Businessman Mr Denis Mahony has conceded that the two payments he made to lobbyist Mr Frank Dunlop could be described as "hidden and clandestine" and were not "above board".
He admitted the cash payments of £10,000 in 1993 and £2,000 in 1994 were "unusual" but denied there was anything "untoward" in them.
"It was not a normal way to do business," he told Mr Colm Allen SC, for Mr Dunlop, because the payments were in cash and were not documented, "but I had absolutely no idea that they would be used to pay county councillors."
Mr Mahony rejected an assertion by Ms Patricia Dillon SC, for the tribunal, that the payments were not legitimate, but he accepted they were not surrounded by the documents normally found in a commercial transaction, such as invoices, cheque receipts and audit files.
Mr Mahony said £10,000 was paid to Mr Dunlop in April 1993 as a professional fee for lobbying councillors to get his land at Drumnigh, in north Co Dublin, rezoned.
He paid the lobbyist a further £2,000 reluctantly in February 1994 after Mr Dunlop sought a "success fee".

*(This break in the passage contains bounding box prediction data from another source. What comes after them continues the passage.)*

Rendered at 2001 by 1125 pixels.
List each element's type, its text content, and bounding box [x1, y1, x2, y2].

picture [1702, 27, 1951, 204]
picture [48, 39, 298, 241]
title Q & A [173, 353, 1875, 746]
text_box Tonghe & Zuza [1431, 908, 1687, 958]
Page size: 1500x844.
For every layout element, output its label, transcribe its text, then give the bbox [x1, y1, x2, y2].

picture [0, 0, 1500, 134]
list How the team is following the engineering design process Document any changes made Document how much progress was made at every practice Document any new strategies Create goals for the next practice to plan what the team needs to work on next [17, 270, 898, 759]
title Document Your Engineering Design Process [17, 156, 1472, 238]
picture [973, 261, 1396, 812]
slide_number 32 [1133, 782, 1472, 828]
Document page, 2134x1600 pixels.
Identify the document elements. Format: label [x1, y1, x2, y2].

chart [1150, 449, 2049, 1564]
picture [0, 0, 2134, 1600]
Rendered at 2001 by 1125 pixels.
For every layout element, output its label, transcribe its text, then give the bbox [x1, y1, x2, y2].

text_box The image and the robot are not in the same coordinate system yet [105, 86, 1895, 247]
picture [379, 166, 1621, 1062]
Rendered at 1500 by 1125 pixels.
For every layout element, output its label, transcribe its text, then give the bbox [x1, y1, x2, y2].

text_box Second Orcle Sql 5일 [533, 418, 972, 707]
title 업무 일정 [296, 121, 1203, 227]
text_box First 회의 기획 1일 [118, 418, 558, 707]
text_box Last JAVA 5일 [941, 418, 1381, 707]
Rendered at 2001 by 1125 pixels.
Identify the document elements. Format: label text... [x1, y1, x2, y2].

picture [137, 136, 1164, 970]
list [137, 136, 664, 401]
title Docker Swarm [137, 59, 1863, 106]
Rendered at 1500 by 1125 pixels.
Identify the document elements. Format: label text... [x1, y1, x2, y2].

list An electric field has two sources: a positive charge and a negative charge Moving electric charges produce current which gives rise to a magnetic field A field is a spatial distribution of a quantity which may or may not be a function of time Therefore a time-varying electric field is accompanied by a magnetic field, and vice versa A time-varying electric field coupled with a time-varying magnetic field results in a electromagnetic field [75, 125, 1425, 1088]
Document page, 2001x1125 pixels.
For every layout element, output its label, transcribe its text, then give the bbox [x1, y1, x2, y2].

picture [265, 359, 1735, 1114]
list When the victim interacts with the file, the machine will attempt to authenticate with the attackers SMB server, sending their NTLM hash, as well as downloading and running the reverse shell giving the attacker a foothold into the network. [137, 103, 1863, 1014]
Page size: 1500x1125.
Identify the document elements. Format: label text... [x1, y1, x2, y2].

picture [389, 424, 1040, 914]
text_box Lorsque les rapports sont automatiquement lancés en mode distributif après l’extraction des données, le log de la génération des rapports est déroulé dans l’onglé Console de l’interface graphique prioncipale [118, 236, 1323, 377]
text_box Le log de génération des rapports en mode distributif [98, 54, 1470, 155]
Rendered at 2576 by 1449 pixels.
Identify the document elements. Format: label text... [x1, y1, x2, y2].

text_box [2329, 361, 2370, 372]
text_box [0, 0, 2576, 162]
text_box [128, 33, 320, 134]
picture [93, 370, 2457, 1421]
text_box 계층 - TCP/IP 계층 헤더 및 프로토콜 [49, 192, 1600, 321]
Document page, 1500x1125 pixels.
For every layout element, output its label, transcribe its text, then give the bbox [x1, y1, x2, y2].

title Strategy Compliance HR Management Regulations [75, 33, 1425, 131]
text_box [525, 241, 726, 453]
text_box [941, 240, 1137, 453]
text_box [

He denied feeling "blackmailed" by Mr Dunlop to pay the success fee even though he was annoyed at the request. Mr Dunlop had pointed out his success in getting the land rezoned and said it had involved extra work. "I told him I didn't want anything to do with that. We had a deal and it was over," he said.
Mr Mahony described their discussion as "a reasonable argument between two people who called it absolutely differently".
Asked why he didn't hang up when Mr Dunlop originally rang to ask for the fee, he replied: "I'm not like that. It didn't make sense to me and I didn't enjoy it" but he ultimately paid the £2,000 to "close off" the entire deal and to try to make it as "amicable" as possible.
He was not in the practice of making enemies. He "didn't understand" why this payment was made in cash.
Ms Dillon said the two transactions were untraceable. Mr Mahony had made the payments in cash, taken from his personal safe rather than withdrawn from a bank.
In dealing with Mr Dunlop in a way which was completely different from normal business procedures, he knew there was "something wrong" with the transactions.
On any objective analysis, these were secret and clandestine transactions.
This was not the way Mr Mahony normally did business.
Asked how he had given Mr Dunlop the £10,000, Mr Mahony said he did not remember. He had presumably placed it in a package and Mr Dunlop had taken it without counting the notes.
Mr Mahony said he was was not aware of allegations of corruption which were circulating at the time, but Mr Allen said this "beggared belief".